BIOFIN supported the development of the SARAS system, which screens businesses against environmental and sustainability criteria. This framework ensures that credit allocation favors biodiversity-positive enterprises rather than environmentally harmful practices.
Using this framework, more than US$1 billion was disbursed in green credits to small and medium enterprises (SMEs) engaged in environmentally friendly activities, including ecological agriculture, renewable energy, green buildings, and sustainable production systems.
The credits were distributed through 78 credit unions, expanding access to finance for groups that are often excluded from traditional banking systems, including youth, women, and small-scale producers. More than half of the loans were provided to women-led businesses.
The scale is significant: while nearly US$1 billion per year has been identified as potentially harmful in subsidies, a comparable US$1 billion has now been channeled into green, biodiversity-aligned enterprises.
Ecuador’s experience illustrates a core principle of Target 18: reform is not only about removing harmful incentives — it is about redesigning financial systems so that public and private capital actively support nature-positive development.
Photo: UNDP Ecuador. The beneficiaries of green credits in Ecuador.
Why redesigning subsidies that harm nature central to biodiversity finance
The global biodiversity finance gap is estimated at US$700 billion per year. Yet harmful subsidies represent comparable or even larger annual flows.

EXERCISE INPUT ::

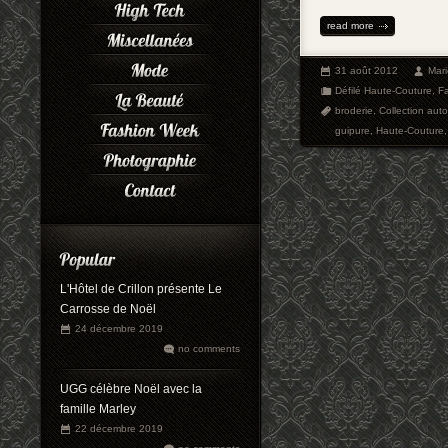
read more
31 août 2012
Mar
Défilé Haute-Couture
,
F
broderie
,
Collection au
guipure
,
Haute-Couture
L'Hôtel de Crillon présente Le
Carrosse de Noël
24 décembre 2019
no comments
UGG célèbre Noël avec la
famille Marley
22 décembre 2019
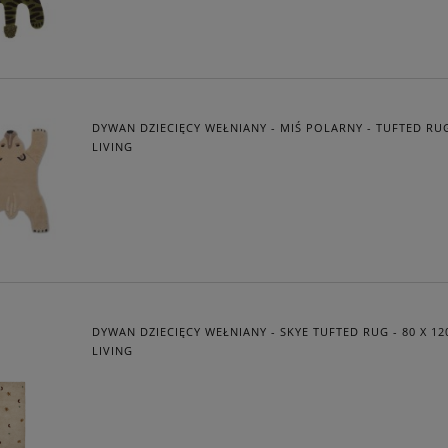
DYWAN DZIECIĘCY WEŁNIANY - MIŚ POLARNY - TUFTED RU
LIVING
DYWAN DZIECIĘCY WEŁNIANY - SKYE TUFTED RUG - 80 X 12
LIVING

EXERCISES TO COMPLETE ::
[a] Print everything in the entries from the line containing "DYWAN DZIECIĘCY WEŁNIANY - MIŚ" down to the final line of the entries, both included, without any changes.
[b] Proceed with the biodiversity finance text, starting right after its last sentence.
The entries have no connection to the biodiversity finance text.

RESPONSES TO THE TASKS ::
[a]
DYWAN DZIECIĘCY WEŁNIANY - MIŚ POLARNY - TUFTED RU
LIVING
DYWAN DZIECIĘCY WEŁNIANY - SKYE TUFTED RUG - 80 X 12
LIVING

[b]
Reforming these incentives corrects market distortions, reduces ecological damage at its source, frees fiscal space for positive investment, strengthens long-term economic resilience, and aligns public finance with biodiversity commitments.
Unlike entirely new funding streams, subsidy reform works within existing fiscal systems, making it one of the most powerful structural levers available to governments.
Delivering on the KMGBF
The examples from India, Thailand, and Ecuador show how countries are operationalizing:
- Target 18 — Reforming harmful incentives and scaling positive ones
- Target 14 — Integrating biodiversity values into fiscal and policy systems
- Target 19 — Mobilizing financial resources for biodiversity
If Target 19 focuses on mobilizing new resources, Target 18 focuses on redirecting the flows that already exist.
Together, they represent a systemic transformation: aligning economic systems with nature.